Но ведь могло быть и наоборот. Может, всё так и есть, как он говорит — в их ситуации куда важней думать о городе и стране. И она ему вовсе не интересна и не нужна. А нужно, чтобы город перестал бунтовать, чтобы танерретцы и ифленцы признали, наконец, его брата наместником.
«Завтра будет новый день», — решила она наконец. — «Завтра всё станет ясно».
Утром у зеркала ей пришла ещё одна мысль. Ровве! Он-то точно знает, кто что чувствует…

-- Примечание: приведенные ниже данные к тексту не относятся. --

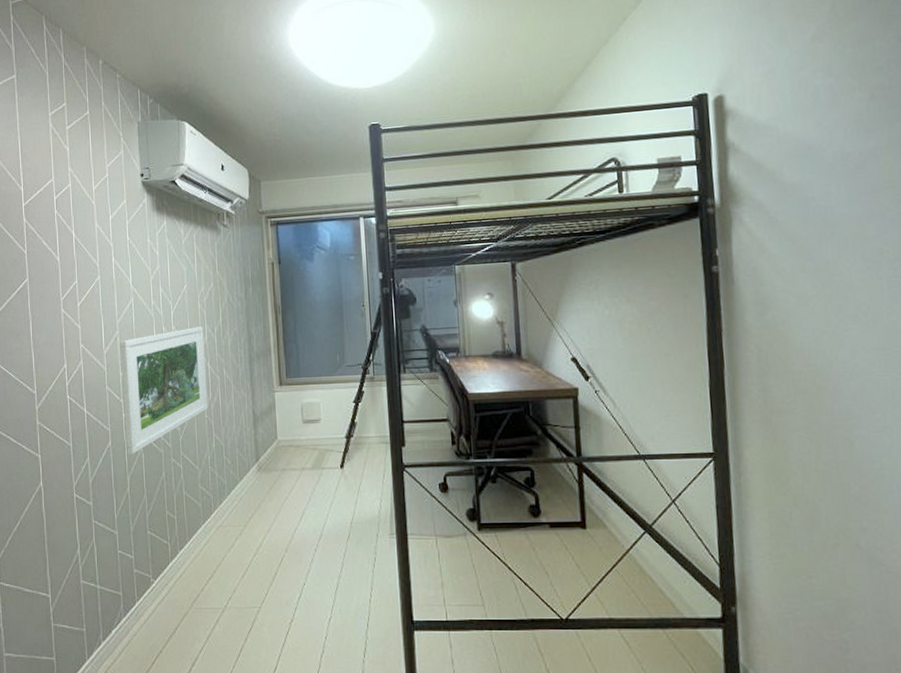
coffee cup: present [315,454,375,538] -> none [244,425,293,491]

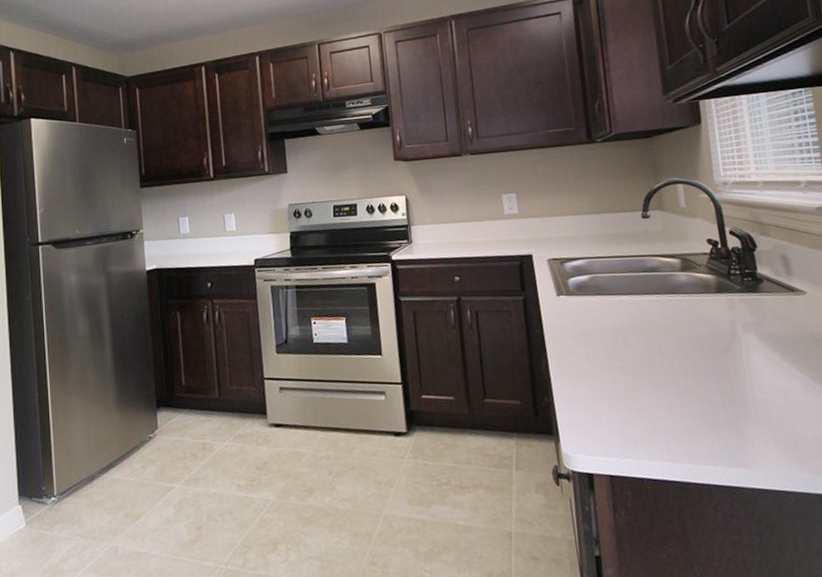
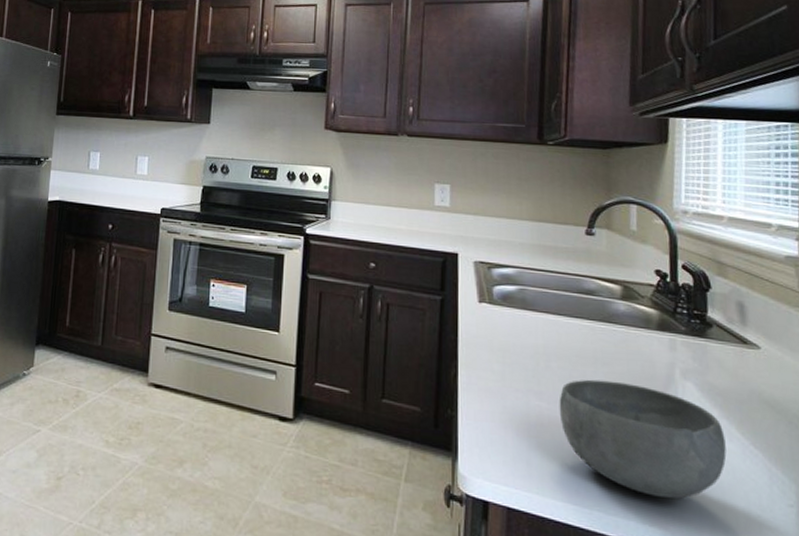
bowl: none [640,345,792,441] -> present [559,379,727,499]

Но Покровитель на зов не пришёл. Словно знал, что его зовут в меркантильных целях. А может, вчерашнее приключение задело и его.
Ведь Темери перестала его слышать в самый разгар пожара…
Но что могло с ним случиться? Сёстры никогда не говорили, что Покровители уязвимы для огня, даже наоборот. С другой стороны, Ровве не похож на других Покровителей. Он каким-то образом продолжает оставаться собой, как будто даже испытывает чувства и страхи, как будто ему не безразличен мир живых!